A diferencia del talento para el color, el dibujo y la pintura que se reconoce en las manifestaciones espontáneas y tempranas de algunos artistas, el talento para el volumen, el modelado y la escultura se reconoce tardíamente en obras cuya realización requiere un caudal de conocimientos técnicos, adquiridos en un prolongado y complejo proceso de aprendizaje en el que, lógicamente, se sacrifica la espontaneidad de lo innato. De allí que a los escultores les sea más difícil que a los pintores apartarse de las convenciones de la academia y la tradición.




í‰ste no es el caso de Arturo Ruano cuyo innato talento escultórico sobrevivió intacto al proceso de aprendizaje de los secretos del oficio y de la tradición, sin duda porque lo sufrió casi sin darse cuenta, desde su perspectiva de artesano –sin pretensiones artísticas—, en su taller, al margen de lo académico aunque en estrecho contacto con los grandes maestros escultores que le confiaban la fundición de sus piezas. De allí que, una vez decidido a hacer escultura propia, su obra sea una rara mezcla de gracia y rudeza, de espontaneidad y planificación, de respeto e irreverencia frente a lo académico, de insatisfacción y aceptación frente a la tradición culta y popular que, sin embargo, se resuelve en una certeza formal y expresiva que bien podríamos llamar instintiva.
Puesto en su taller de fundición, rodeado de esculturas prestigiosas y de los más diversos materiales, y dejado a merced de los impulsos de su instinto escultórico, en Arturo Ruano el proceso creativo tomó desde sus inicios la forma de un juego y de un ritual. Y como todo juego y todo ritual, la escultura de Ruano no sólo impone sus formas sino también su propio campo –lúdico y ritual— de significaciones. Así, los elementos que componen su escultura –caballos, toros, ángeles—tienen una procedencia formal en la tradición culta y popular de la escultura local, pero su procedencia material viene de la actualidad –lo sintético y los desechos industriales. Pero sobre esos orígenes dispares predomina el poderoso instinto formativo del artista: el juego de integrarlos en un orden nuevo y el ritual que recrea y salvaguarda el orden antiguo. Eso explica, sin duda, no sólo la gracia e ingenuidad de sus esculturas sino también lo genuino y profundo de su origen espiritual.

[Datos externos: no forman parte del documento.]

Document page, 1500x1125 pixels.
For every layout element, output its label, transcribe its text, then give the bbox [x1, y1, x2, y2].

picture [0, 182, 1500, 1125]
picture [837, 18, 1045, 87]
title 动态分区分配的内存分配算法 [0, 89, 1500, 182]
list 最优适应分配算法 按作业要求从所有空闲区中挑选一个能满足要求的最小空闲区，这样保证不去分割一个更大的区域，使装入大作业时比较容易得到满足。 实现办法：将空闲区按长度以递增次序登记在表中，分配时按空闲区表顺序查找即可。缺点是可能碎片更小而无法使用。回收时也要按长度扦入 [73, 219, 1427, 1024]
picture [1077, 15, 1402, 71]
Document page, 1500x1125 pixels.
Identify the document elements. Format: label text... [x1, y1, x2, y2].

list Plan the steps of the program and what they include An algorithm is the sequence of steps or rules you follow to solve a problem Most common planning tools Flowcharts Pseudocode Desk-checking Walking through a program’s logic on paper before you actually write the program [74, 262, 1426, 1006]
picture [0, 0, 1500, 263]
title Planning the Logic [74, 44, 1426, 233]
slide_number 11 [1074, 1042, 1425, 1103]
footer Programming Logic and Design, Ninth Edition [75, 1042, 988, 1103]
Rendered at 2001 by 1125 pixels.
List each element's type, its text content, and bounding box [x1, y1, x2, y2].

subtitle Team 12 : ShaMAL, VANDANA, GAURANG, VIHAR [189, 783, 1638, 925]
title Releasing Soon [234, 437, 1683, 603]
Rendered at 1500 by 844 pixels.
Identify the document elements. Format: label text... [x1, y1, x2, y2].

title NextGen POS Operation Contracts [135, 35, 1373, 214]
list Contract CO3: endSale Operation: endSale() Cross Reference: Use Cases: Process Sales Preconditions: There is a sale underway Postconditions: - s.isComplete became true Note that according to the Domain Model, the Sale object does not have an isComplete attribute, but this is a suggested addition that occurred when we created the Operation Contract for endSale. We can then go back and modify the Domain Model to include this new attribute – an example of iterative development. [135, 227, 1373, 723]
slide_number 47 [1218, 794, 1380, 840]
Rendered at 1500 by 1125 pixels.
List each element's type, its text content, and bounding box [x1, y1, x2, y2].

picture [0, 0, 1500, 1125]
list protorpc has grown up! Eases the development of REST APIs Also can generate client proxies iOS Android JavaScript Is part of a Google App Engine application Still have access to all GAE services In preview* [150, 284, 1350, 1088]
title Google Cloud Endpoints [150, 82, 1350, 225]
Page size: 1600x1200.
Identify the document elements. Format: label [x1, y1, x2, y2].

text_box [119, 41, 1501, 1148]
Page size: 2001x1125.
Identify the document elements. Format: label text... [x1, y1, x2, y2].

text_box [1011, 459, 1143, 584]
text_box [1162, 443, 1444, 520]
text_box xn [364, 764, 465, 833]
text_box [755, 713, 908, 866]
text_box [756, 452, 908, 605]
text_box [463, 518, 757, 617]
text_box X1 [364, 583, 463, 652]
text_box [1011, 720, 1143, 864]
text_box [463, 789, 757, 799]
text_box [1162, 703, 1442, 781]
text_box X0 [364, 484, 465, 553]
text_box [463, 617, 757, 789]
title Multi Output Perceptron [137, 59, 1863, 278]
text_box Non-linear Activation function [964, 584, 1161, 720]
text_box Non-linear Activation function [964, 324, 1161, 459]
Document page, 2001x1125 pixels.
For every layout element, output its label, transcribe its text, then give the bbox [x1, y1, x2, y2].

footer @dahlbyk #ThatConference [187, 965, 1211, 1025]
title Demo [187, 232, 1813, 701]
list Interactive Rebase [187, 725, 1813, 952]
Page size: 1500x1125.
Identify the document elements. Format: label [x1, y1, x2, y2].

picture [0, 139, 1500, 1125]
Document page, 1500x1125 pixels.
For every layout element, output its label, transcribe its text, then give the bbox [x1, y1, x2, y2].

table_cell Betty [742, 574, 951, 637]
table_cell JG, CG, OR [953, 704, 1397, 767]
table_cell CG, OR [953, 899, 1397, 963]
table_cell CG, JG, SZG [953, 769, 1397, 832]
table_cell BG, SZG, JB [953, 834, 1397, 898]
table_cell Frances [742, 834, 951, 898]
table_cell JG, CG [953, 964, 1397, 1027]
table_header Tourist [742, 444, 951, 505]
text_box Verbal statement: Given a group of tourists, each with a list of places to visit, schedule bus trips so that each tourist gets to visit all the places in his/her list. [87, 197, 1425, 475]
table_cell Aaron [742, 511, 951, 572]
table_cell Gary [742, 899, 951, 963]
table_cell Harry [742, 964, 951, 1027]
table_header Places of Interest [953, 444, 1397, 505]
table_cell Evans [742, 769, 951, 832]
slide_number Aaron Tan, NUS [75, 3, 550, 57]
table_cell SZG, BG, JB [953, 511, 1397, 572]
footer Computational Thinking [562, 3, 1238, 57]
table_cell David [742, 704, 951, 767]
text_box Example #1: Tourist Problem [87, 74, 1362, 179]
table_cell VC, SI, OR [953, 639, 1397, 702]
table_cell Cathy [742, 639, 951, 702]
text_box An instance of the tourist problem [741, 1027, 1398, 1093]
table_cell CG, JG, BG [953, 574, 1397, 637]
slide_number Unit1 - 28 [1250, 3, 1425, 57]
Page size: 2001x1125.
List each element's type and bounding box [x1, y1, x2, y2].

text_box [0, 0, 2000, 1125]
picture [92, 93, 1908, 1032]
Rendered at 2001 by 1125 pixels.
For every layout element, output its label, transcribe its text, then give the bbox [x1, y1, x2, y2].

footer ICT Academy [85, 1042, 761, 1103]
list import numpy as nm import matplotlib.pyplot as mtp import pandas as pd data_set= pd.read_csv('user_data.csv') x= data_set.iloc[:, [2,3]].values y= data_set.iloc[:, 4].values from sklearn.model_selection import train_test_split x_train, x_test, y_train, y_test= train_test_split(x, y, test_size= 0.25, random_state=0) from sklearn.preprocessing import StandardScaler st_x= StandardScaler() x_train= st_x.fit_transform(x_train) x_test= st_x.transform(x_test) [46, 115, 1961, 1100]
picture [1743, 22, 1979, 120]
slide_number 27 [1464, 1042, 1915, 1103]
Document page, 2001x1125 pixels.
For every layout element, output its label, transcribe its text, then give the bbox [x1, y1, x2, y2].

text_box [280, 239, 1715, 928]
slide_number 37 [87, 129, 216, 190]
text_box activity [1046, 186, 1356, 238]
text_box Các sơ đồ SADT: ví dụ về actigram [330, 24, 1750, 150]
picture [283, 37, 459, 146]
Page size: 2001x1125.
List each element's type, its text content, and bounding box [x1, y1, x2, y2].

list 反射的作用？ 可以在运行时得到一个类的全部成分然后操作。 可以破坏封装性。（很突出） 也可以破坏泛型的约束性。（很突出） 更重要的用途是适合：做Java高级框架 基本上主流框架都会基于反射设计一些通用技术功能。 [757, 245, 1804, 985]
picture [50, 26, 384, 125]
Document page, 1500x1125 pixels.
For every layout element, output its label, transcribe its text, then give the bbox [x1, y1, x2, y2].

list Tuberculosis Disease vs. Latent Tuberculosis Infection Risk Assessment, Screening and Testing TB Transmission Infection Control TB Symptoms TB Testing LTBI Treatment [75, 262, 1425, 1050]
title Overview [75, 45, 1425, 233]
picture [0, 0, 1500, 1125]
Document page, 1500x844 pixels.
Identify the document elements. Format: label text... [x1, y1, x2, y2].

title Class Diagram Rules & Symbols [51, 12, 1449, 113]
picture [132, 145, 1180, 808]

Y en efecto, tras la pátina de óxido de hierro viejo que recubre la resina sintética, el espectador de la obra de Arturo Ruano se reencuentra con la fantasía que anima a los caballitos de Nahualá, que es la misma que pone en movimiento a los carruseles de las ferias de barrio y la da alas a los pegasos mitológicos; con los toscos ángeles de las iglesias de pueblo y el trabajo de los indios imagineros de la época colonial; o bien con los toros universales de la antigua pintura rupestre y de las corridas populares, destilando su simbología perenne. El aspecto de hierro viejo, sin embargo, las hermana con la fantasía de las máquinas y los motores, de la cual el escultor popular aprovecha la entraña misma de sus mecanismos ingeniosos, convertidos prematuramente en desechos, característicos de una época de despilfarro.
Delimitado el campo de significaciones en el que se despliega el instinto escultórico de Arturo Ruano y el propósito de su juego y su ritual creativo, cobran su verdadera dimensión el ingenio y la libertad imaginativa con que el artista crea su obras, atento siempre a descubrir entre lo que desecha nuestra cultura industrial y tecnológica posibilidades materiales, formales y conceptuales para que aflore allí, en la plenitud de su presencia, la cultura profunda –que no es un discurso ni una ideología— que define la identidad de un pueblo.